Nous l’avons constaté pendant la Covid-19 : le coefficient de numérisation de la plupart des TPE/PME a explosé. Certes, elles n’avaient pas vraiment le choix. C’était un passage obligé. Un certain nombre d’entreprises ont ainsi pris le virage numérique pour pallier la disparition des opportunités de vente physique, là où d’autres ont mis en place le télétravail par obligation et ont pu constater ses avantages. De nombreuses enseignes françaises ont ainsi su tirer leur épingle du jeu et gagner des points de croissance. Aujourd’hui, ces solutions temporaires doivent s’inscrire dans une réflexion stratégique. Il faut les intégrer dans une stratégie globale et un développement à long terme. Ce qui nécessite un développement des compétences. C’est l’enjeu principal et il implique la mise en action de tout un écosystème pour que le numérique puisse avoir un impact positif sur l’économie. La France est en train de corriger certains biais et d’aller vers le mieux. Il existe beaucoup de cabinets de conseils, d’associations ou d’ONG qui ont mis en place de très bons guides pratiques. Je crois aussi beaucoup au rôle des différents commissaires aux comptes, dont les résultats des audits peuvent aider à identifier les entreprises défaillantes en la matière.

Dressez-vous le même constat pour l’artisanat français ?

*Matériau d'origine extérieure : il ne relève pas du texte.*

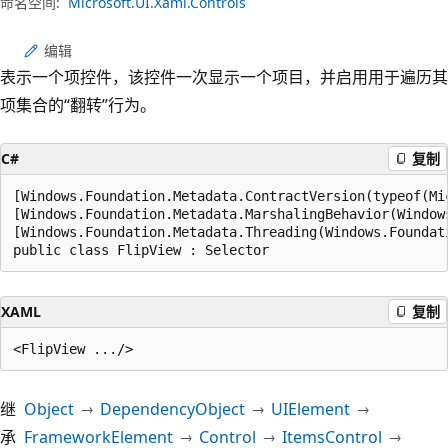
命名空间:
Microsoft.UI.Xaml.Controls
编辑
表示一个项控件，该控件一次显示一个项目，并启用用于遍历其
项集合的“翻转”行为。
C#
复制
[Windows.Foundation.Metadata.ContractVersion(typeof(Mi
[Windows.Foundation.Metadata.MarshalingBehavior(Window
[Windows.Foundation.Metadata.Threading(Windows.Foundat
public class FlipView : Selector
XAML
复制
继
Object
DependencyObject
UIElement
承
FrameworkElement
Control
ItemsControl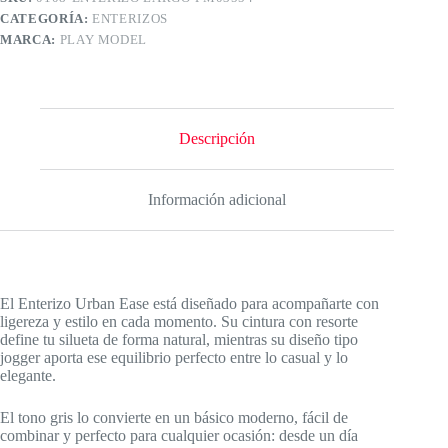
Estiliza
CATEGORÍA:
ENTERIZOS
con
Comodidad
MARCA:
PLAY MODEL
cantidad
Descripción
Información adicional
El Enterizo Urban Ease está diseñado para acompañarte con
ligereza y estilo en cada momento. Su cintura con resorte
define tu silueta de forma natural, mientras su diseño tipo
jogger aporta ese equilibrio perfecto entre lo casual y lo
elegante.
El tono gris lo convierte en un básico moderno, fácil de
combinar y perfecto para cualquier ocasión: desde un día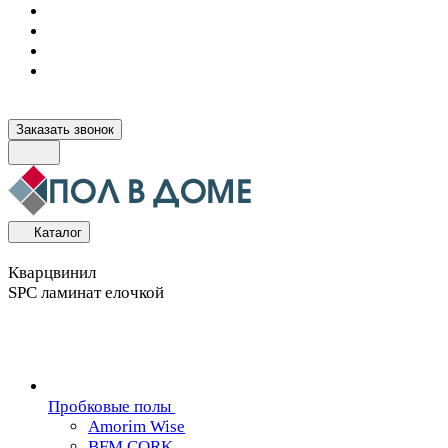
Заказать звонок
Каталог
Кварцвинил
SPC ламинат елочкой
Пробковые полы
Amorim Wise
BFM CORK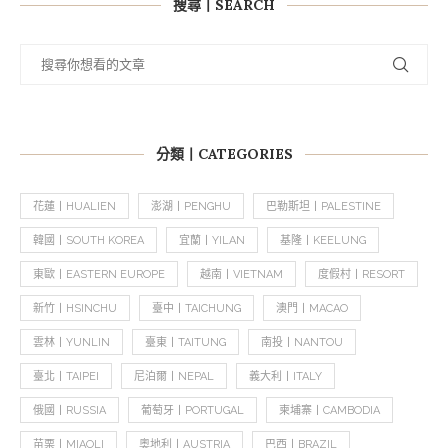
搜尋丨SEARCH
分類丨CATEGORIES
花蓮丨HUALIEN
澎湖丨PENGHU
巴勒斯坦丨PALESTINE
韓國丨SOUTH KOREA
宜蘭丨YILAN
基隆丨KEELUNG
東歐丨EASTERN EUROPE
越南丨VIETNAM
度假村丨RESORT
新竹丨HSINCHU
臺中丨TAICHUNG
澳門丨MACAO
雲林丨YUNLIN
臺東丨TAITUNG
南投丨NANTOU
臺北丨TAIPEI
尼泊爾丨NEPAL
義大利丨ITALY
俄國丨RUSSIA
葡萄牙丨PORTUGAL
柬埔寨丨CAMBODIA
苗栗丨MIAOLI
奧地利丨AUSTRIA
巴西丨BRAZIL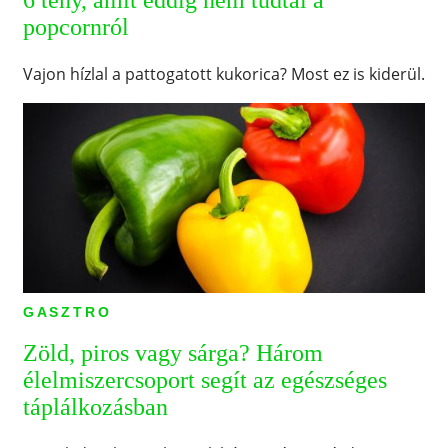
popcornról
Vajon hízlal a pattogatott kukorica? Most ez is kiderül.
GASZTRO
Zöld, piros vagy sárga? Három
élelmiszercsoport segít az egészséges
táplálkozásban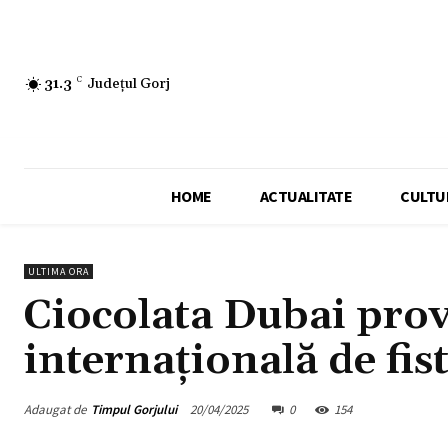
31.3
C
Județul Gorj
HOME
ACTUALITATE
CULTU
ULTIMA ORA
Ciocolata Dubai pro
internațională de fist
Adaugat de
Timpul Gorjului
20/04/2025
0
154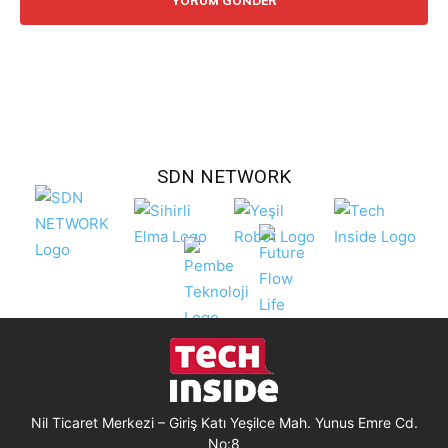
SDN NETWORK
Nil Ticaret Merkezi – Giriş Katı Yeşilce Mah. Yunus Emre Cd.
No:8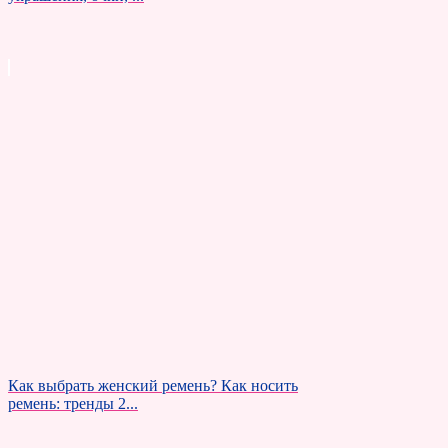
Как выбрать женский ремень? Как носить
ремень: тренды 2...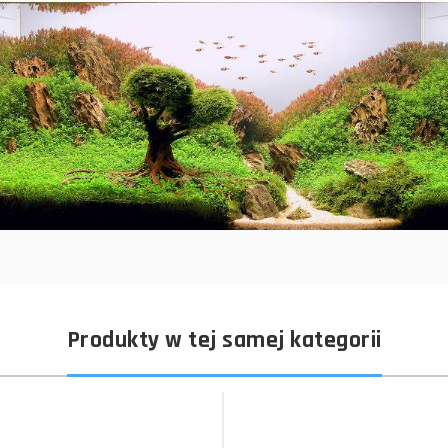
Produkty w tej samej kategorii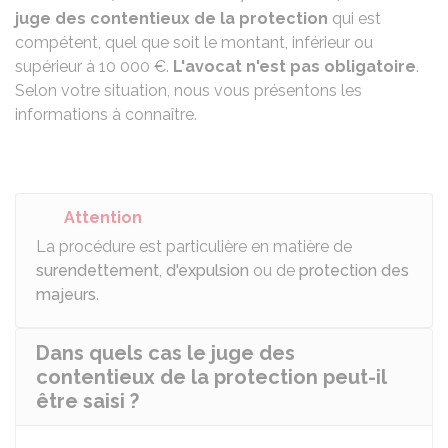
juge des contentieux de la protection
qui est
compétent, quel que soit le montant, inférieur ou
supérieur à
10 000 €
.
L'avocat n'est pas obligatoire
.
Selon votre situation, nous vous présentons les
informations à connaître.
Attention
La procédure est particulière en matière de
surendettement
,
d'expulsion
ou de
protection des
majeurs
.
Dans quels cas le juge des
contentieux de la protection peut-il
être saisi ?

Pour moi, il existe deux leviers fondamentaux pour allier artisanat et numérique. Le premier concerne tout ce qui concerne la recherche de nouveaux clients et de nouveaux débouchés. Auparavant, la réputation d’un artisan se construisait via le bouche-à-oreille. Aujourd’hui, les notes et les commentaires sur Internet ont pris le dessus. Le deuxième levier, c’est la formation. L’artisanat est traversé par une incroyable crise des vocations. Nous devons nous atteler à ce problème, et le numérique peut contribuer à le résoudre. On peut se former en ligne : j’ai vu par exemple des plombiers se former à l’aide de casques de réalité virtuelle ! Les métiers aussi évoluent, et l’artisanat peut entrer dans une autre dimension grâce au numérique.

Selon vous, l’excellence à la française perdurera-t-elle ?

Probablement, mais nous aurions tort de nous reposer dessus. Nous avons facilement tendance à croire que la France s’en sortira toujours et qu’elle bénéficie d’une sorte de formule magique. Or, les retombées de ces évolutions numériques sur son économie pourraient être bien meilleures. Nous n’utilisons pas encore toutes les ressources du numérique à bon escient. La crise sanitaire a accéléré un processus intéressant, mais nous n’en avons pas encore totalement saisi les potentialités, notamment en matière de gain de productivité. Donc, la prochaine étape pour faire progresser l’économie française, c’est de prendre en compte toutes les technologies qui existent et de maximiser leurs potentialités dans tous les domaines. Pour que l’excellence à la française perdure, il faut continuer d’innover et d’apporter de nouvelles solutions.